McGarry, the unhappy customer, complained to animal health organizations, which expressed "concern" to her but said there's little they can do.
"It seems like it's demeaning to the lobsters, which I hate," said Stan Cobb, a professor of marine biology and a crustacean expert at the University of Rhode Island.
People for the Ethical Treatment Animals, the radical animal-rights group, has denounced Lobster Zone as cruel.
"Lobsters aren't stuffed animals," said William Rivas-Rivas, spokesman for PETA, whose Web site lauds actress Drew Barrymore for her desire to release all lobsters from holding tanks. "Their pain and fear are real."
A few years ago, PETA jousted verbally with Lobster Zone's inventor, J. R. Fishman of Florida, who touted his game as "something different" and a money-maker.
And a spokesman for his company, Advanced Games & Engineering of Fort Lauderdale, said lobsters, being crustaceans and invertebrates, possess a nervous system so unsophisticated that they "do not process pain."

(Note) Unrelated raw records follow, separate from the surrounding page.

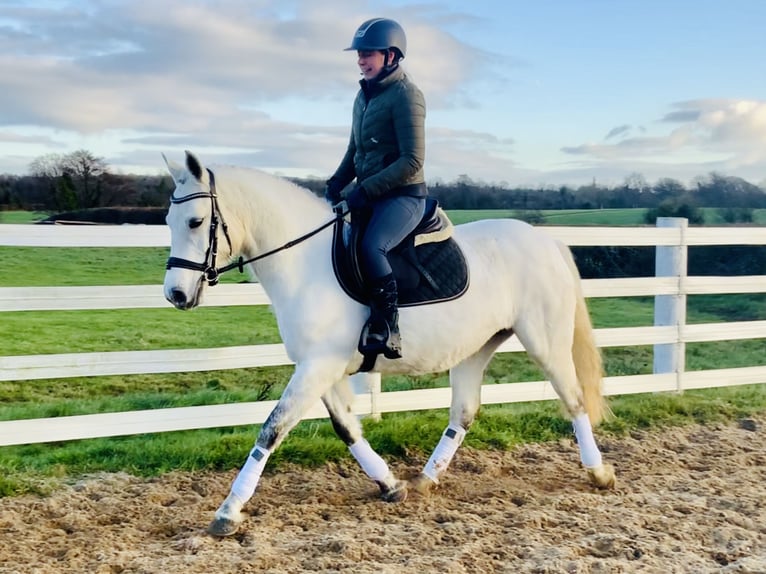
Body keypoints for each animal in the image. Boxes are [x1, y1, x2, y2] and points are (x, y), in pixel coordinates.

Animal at [164, 152, 616, 540]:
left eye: (196, 221)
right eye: (169, 220)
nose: (175, 294)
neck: (307, 264)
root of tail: (546, 241)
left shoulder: (318, 366)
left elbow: (272, 428)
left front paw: (228, 512)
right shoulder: (320, 367)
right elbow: (346, 427)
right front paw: (390, 484)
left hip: (546, 342)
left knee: (573, 399)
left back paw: (598, 473)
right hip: (476, 349)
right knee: (464, 412)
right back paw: (424, 480)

Feeney, the lobsterman, said the game merely marks a better effort at pleasing the customer.
"I guess it's no different than the butcher who points to a piece of fish or meat and the customer says, 'No, the one to the left.' "
How in the hell can a lobster be demeaned?
Oh, and just to tweek some of you, a lobster is an aquatic cockroach.
I am pro-lobster, with drawn butter. Or on a roll. Or in salad. Or, heck just about anyway you want to cook them.
Sure do taste good to be cock roaches. I'd take a chance to get a lobster dinner for $2.00
I know it's un-pc to say, but I find that hilarious.
"It seems like it's demeaning to the lobsters, which I hate," said Stan Cobb, a professor of marine biology and a crustacean expert at the University of Rhode Island.Well at least they didn't throw panties on the lobster's head. Which gives me a great idea for a new carnival game. I could make millions.